RECORDS TO PROCESS ::

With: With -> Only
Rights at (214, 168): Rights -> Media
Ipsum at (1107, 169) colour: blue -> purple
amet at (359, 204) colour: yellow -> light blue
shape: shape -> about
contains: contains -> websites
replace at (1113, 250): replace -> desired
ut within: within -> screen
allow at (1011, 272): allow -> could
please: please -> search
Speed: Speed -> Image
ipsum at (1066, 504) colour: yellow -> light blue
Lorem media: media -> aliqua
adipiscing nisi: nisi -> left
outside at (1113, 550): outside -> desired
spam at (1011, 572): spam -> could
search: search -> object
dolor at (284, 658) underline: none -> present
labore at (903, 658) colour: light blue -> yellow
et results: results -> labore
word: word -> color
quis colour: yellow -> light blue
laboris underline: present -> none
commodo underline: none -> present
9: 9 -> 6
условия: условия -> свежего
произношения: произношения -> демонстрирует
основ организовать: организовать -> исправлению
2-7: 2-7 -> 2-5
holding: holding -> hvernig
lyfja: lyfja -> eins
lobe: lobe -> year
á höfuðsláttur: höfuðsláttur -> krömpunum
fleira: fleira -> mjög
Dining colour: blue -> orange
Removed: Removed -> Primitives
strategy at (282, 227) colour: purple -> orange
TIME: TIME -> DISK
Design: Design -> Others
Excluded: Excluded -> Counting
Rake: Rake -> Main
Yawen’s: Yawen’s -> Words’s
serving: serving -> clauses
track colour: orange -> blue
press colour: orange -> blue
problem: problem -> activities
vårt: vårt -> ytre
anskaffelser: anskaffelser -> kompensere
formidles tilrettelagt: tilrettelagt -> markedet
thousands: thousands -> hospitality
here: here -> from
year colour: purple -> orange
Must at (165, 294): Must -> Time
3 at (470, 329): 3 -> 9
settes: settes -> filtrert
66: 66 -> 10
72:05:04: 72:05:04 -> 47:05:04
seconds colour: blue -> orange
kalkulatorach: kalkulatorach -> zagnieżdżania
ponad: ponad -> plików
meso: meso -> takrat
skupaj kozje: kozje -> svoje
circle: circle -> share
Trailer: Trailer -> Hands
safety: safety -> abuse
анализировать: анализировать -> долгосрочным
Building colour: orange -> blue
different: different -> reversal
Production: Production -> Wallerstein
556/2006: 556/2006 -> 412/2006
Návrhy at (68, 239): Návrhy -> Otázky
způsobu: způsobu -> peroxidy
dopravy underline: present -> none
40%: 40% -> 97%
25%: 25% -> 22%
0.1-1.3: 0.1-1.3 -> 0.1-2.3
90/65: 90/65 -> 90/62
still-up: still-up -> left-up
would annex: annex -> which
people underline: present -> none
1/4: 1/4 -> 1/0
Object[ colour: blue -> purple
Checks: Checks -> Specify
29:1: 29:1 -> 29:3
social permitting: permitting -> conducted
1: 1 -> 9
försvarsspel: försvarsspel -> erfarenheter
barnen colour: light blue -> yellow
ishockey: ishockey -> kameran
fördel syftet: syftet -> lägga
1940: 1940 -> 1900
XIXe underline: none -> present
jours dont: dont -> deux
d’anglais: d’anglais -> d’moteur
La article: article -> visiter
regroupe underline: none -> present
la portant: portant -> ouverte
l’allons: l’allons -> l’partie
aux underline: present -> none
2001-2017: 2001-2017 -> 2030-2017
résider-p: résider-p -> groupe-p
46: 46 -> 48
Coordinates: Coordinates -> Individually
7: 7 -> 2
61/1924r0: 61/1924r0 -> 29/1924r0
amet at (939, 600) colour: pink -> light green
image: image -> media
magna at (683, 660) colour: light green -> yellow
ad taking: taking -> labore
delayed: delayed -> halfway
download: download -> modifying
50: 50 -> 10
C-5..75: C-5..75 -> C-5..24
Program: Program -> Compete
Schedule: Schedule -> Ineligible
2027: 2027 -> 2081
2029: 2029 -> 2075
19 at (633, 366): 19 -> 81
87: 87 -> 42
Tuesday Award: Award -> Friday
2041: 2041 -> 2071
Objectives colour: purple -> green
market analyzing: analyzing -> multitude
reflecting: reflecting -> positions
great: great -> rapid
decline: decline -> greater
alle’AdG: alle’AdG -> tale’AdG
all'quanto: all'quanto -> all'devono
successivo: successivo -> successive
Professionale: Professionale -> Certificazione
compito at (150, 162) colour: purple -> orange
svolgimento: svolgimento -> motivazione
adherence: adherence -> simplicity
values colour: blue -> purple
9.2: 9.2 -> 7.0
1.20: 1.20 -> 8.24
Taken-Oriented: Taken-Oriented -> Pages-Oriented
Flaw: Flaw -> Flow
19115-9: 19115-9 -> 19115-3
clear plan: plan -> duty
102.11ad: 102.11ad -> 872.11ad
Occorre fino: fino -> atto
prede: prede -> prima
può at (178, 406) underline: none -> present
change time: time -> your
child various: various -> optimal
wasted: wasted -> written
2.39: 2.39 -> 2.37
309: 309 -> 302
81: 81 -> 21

REQUEST :: Retype the material word for word, from its first line through the line that contains "word: word -> color".

TASK OUTPUT ::
With: With -> Only
Rights at (214, 168): Rights -> Media
Ipsum at (1107, 169) colour: blue -> purple
amet at (359, 204) colour: yellow -> light blue
shape: shape -> about
contains: contains -> websites
replace at (1113, 250): replace -> desired
ut within: within -> screen
allow at (1011, 272): allow -> could
please: please -> search
Speed: Speed -> Image
ipsum at (1066, 504) colour: yellow -> light blue
Lorem media: media -> aliqua
adipiscing nisi: nisi -> left
outside at (1113, 550): outside -> desired
spam at (1011, 572): spam -> could
search: search -> object
dolor at (284, 658) underline: none -> present
labore at (903, 658) colour: light blue -> yellow
et results: results -> labore
word: word -> color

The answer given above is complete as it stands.